Currently the entire site is built on top of Jekyll.

Our main goal is to catalog as many design patterns and anti-patterns as possible, and not only the most famous ones, but it’s a place where anyone can publish new and invented design patterns and/or improve existing ones.

What is the goal of this project?

We already have many design pattern sources on the net, and we have also many physical books and ebooks about the topic done by great software guys and girls.

But we still need a free, democratic, community-driven software design pattern online catalog, because any software guy and girl has his/her own approaches and we will evolve as even better software crafters if we understand that sharing our knowledge does not defeat the purpose of our love and effort about software, but it will take it to the next level.

Software is a kind of science, and science has always evolved opening minds, sharing knowledge and avoiding pattents or secrets, and of course, validating the knowledge against the community. We software crafter are not different from that.

In summary, our goal is turning the quality software into an open resource to everyone involved in the software industry and enforcing the rule of do not create a new wheel if you are going to create a square wheel.

Why “ninja”?

Ninja, guru, expert. This is a repository full of design pattern ninjas! ;)

How do I contribute?

Everyone can contribute here. Contributing is easy: you just need to know the basics of GIT source version control system.

  1. First of all, you need fork this repository and clone it on your own machine: git clone https://github.com/[your GitHub user]/designpatternninja.github.io.git. Also, you will need to own a GitHub user already.
  2. Add new design patterns or modify existing ones following the conventions (take any already published design pattern as sample).
  3. Once you have already done your work, you will need to commit it to your local repository: git commit. Please, provide a commit title/description that briefly-explains what you are contributing.
  4. Now push your local repository changes to your remote repository on GitHub: git push.
  5. Open a pull request to merge your contribution to our master branch.

Probably you’ll want to preview your collaboration while you compose it. As DesignPatternNINJA has been built using Jekyll and it’s hosted on GitHub Pages, please follow these steps to install Jekyll on your own machine.

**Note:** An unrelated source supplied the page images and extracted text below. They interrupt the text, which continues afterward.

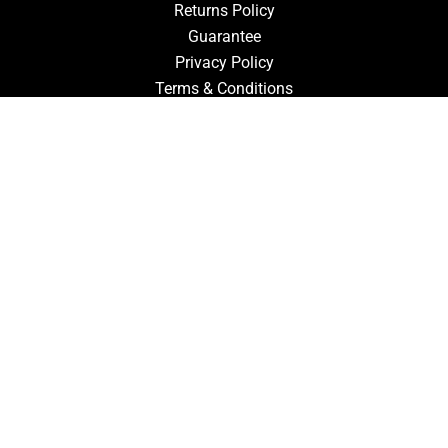
Returns Policy
Guarantee
Privacy Policy
Terms & Conditions
ACCOUNT
Login
Signup
Forgot Password
CONTACT US
910-827-0017
FastTz & Signs
94 Three Hunts Dr
Pembroke, North Carolina 28372
Email Us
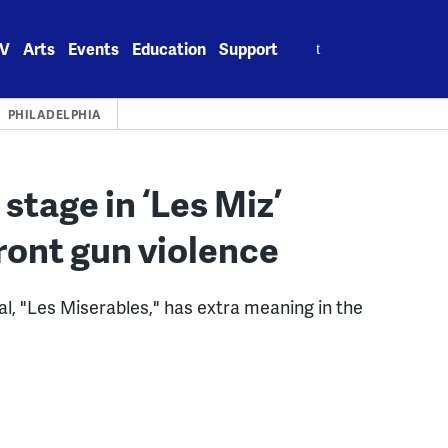
Search
V
Arts
Events
Education
Support
for:
PHILADELPHIA
tage in ‘Les Miz’
ont gun violence
l, "Les Miserables," has extra meaning in the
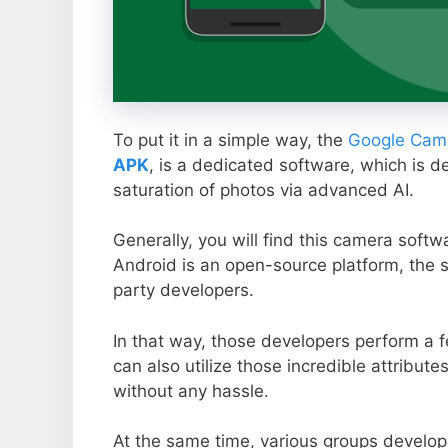
To put it in a simple way, the
Google Came
APK
, is a dedicated software, which is d
saturation of photos via advanced AI.
Generally, you will find this camera soft
Android is an open-source platform, the s
party developers.
In that way, those developers perform a f
can also utilize those incredible attribute
without any hassle.
At the same time, various groups develop 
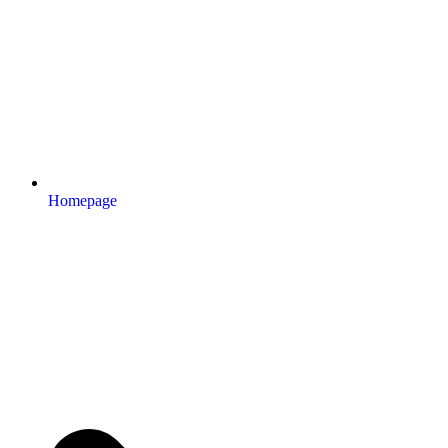
Homepage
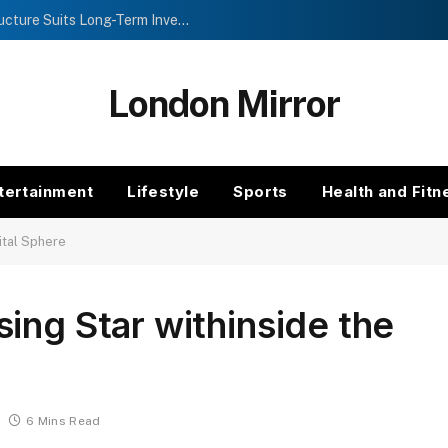
Investment Trusts vs Funds: Which Structure Suits Long-Term Investors?
London Mirror
tertainment
Lifestyle
Sports
Health and Fitn
ital Sphere
ing Star withinside the
6 Mins Read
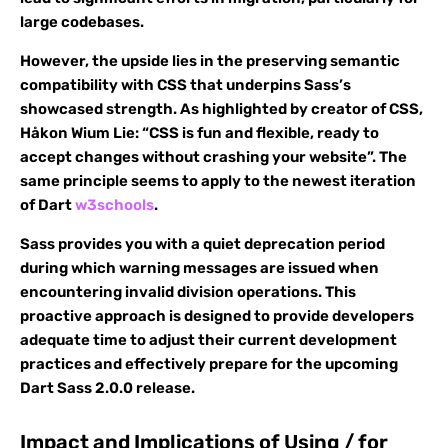
large codebases.
However, the upside lies in the preserving semantic
compatibility with CSS that underpins Sass’s
showcased strength. As highlighted by creator of CSS,
Håkon Wium Lie: “CSS is fun and flexible, ready to
accept changes without crashing your website”. The
same principle seems to apply to the newest iteration
of Dart
w3schools
.
Sass provides you with a quiet deprecation period
during which warning messages are issued when
encountering invalid division operations. This
proactive approach is designed to provide developers
adequate time to adjust their current development
practices and effectively prepare for the upcoming
Dart Sass 2.0.0 release.
Impact and Implications of Using / for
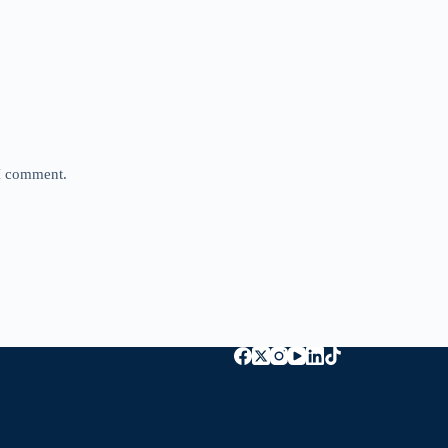
 I comment.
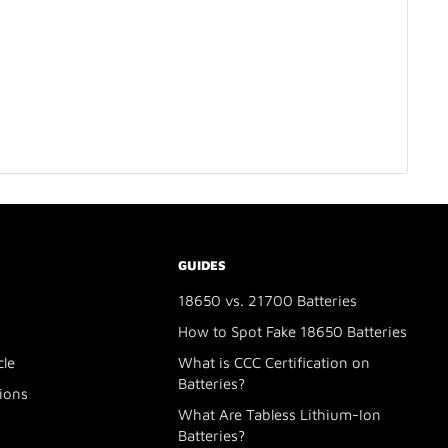
GUIDES
18650 vs. 21700 Batteries
How to Spot Fake 18650 Batteries
cle
What is CCC Certification on
Batteries?
ions
What Are Tabless Lithium-Ion
Batteries?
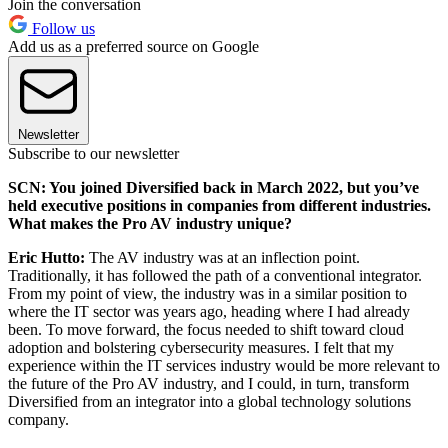
Join the conversation
Follow us
Add us as a preferred source on Google
Newsletter
Subscribe to our newsletter
SCN: You joined Diversified back in March 2022, but you’ve
held executive positions in companies from different industries.
What makes the Pro AV industry unique?
Eric Hutto:
The AV industry was at an inflection point.
Traditionally, it has followed the path of a conventional integrator.
From my point of view, the industry was in a similar position to
where the IT sector was years ago, heading where I had already
been. To move forward, the focus needed to shift toward cloud
adoption and bolstering cybersecurity measures. I felt that my
experience within the IT services industry would be more relevant to
the future of the Pro AV industry, and I could, in turn, transform
Diversified from an integrator into a global technology solutions
company.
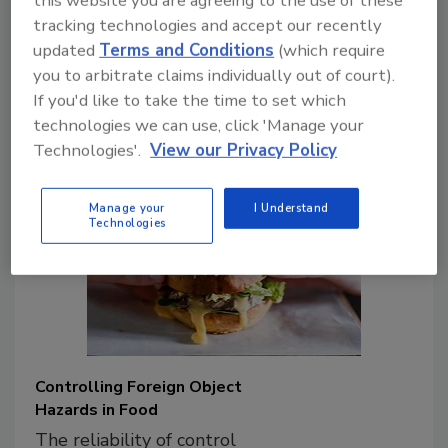
technologies emerge, food processors
tracking technologies and accept our recently
and retail food/foodservice companies
updated
Terms and Conditions
(which require
have identified opportunities to enhance
you to arbitrate claims individually out of court).
food safety and the reliability of their
If you'd like to take the time to set which
processes.
technologies we can use, click 'Manage your
Technologies'.
View our Privacy Policy
Manage your
I Understand
Technologies
Controlling Foreign Object
Hazards in Food
The reliability of control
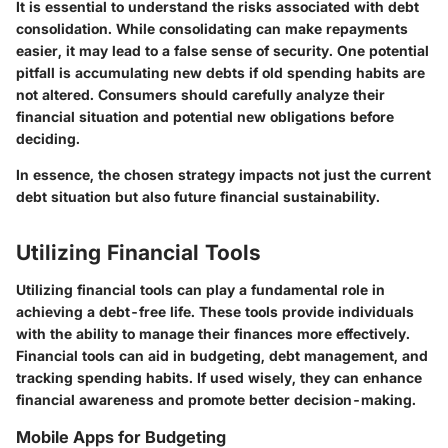
It is essential to understand the risks associated with debt
consolidation. While consolidating can make repayments
easier, it may lead to a false sense of security. One potential
pitfall is accumulating new debts if old spending habits are
not altered. Consumers should carefully analyze their
financial situation and potential new obligations before
deciding.
In essence, the chosen strategy impacts not just the current
debt situation but also future financial sustainability.
Utilizing Financial Tools
Utilizing financial tools can play a fundamental role in
achieving a debt-free life. These tools provide individuals
with the ability to manage their finances more effectively.
Financial tools can aid in budgeting, debt management, and
tracking spending habits. If used wisely, they can enhance
financial awareness and promote better decision-making.
Mobile Apps for Budgeting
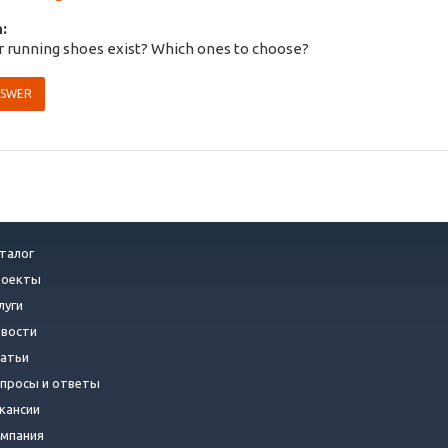
:
 running shoes exist? Which ones to choose?
NSWER
талог
роекты
луги
вости
атьи
просы и ответы
кансии
мпания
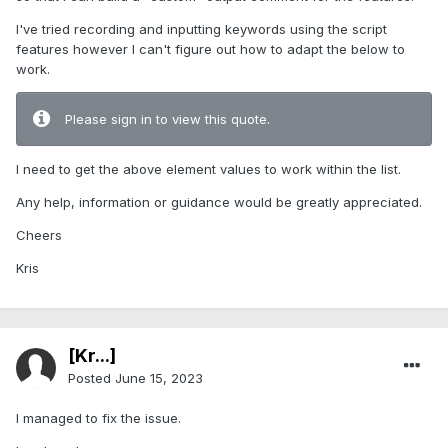
I've tried recording and inputting keywords using the script
features however I can't figure out how to adapt the below to
work.
Please sign in to view this quote.
I need to get the above element values to work within the list.
Any help, information or guidance would be greatly appreciated.
Cheers
Kris
[Kr...]
Posted
June 15, 2023
I managed to fix the issue.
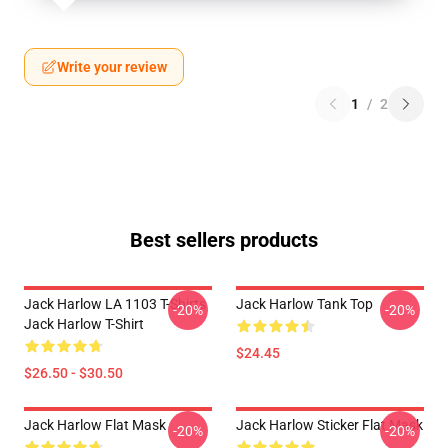
Write your review
1
/
2
Best sellers products
Jack Harlow LA 1103 T-Shirts
Jack Harlow Tank Top
-20%
-20%
Jack Harlow T-Shirt
$24.45
$26.50 - $30.50
Jack Harlow Flat Mask
Jack Harlow Sticker Flat Mask
-20%
-20%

In the other hand, if you want to discuss how to improve or fix some design pattern, or you want to start a philosophical discussions to criticize or create a new design pattern, we have a very powerful yet easy to use tool: the GitHub repository’s built-in issue tracker. Publish issues and we will look forward for your concerns there all together!

What to contribute

In Design Pattern NINJA you can already contribute with:

  1. Design patterns and anti-patterns.
  2. News articles.

Contribution conventions

  • All contributions must be in English language.
  • They must be formatted using markdown.
  • They must not be patented or copyrighted design patterns or copy-pasted articles. We only accept genuine content. You can still contribute with existing design patterns specifying who is the original creator, but the design pattern explanation must be yours.
  • Any contribution must fit well in a single markdown file, and the whole file name must be the design pattern name prefixed and it must live within ./catalog/design-patterns, ./catalog/anti-patterns or ./_news repository directories.
  • Any image must be placed in a directory within ./img with the same name as the main markdown. When we talk about news articles, they should be placed within ./img/news article. News article’s headers must be within ./img/news/headers where the header image file must be the slugified article’s title in JPG format. Design patterns and anti-patterns images must be placed in the root ./img directory, creating subdirectories where their names will be the whole patterns’ names.
  • You should provide as many information as possible, but design patterns should be just defined: each design pattern should not look like an encyclopedia (we want to avoid readers be on Too Long, Don’t Read case…).
  • All contributed content will be available using Creative Commons Attribution-NonCommercial-ShareAlike 4.0 International license.
  • Bibliography or references are optional. But if your work is based on some other one, you must reference the source of your work with links.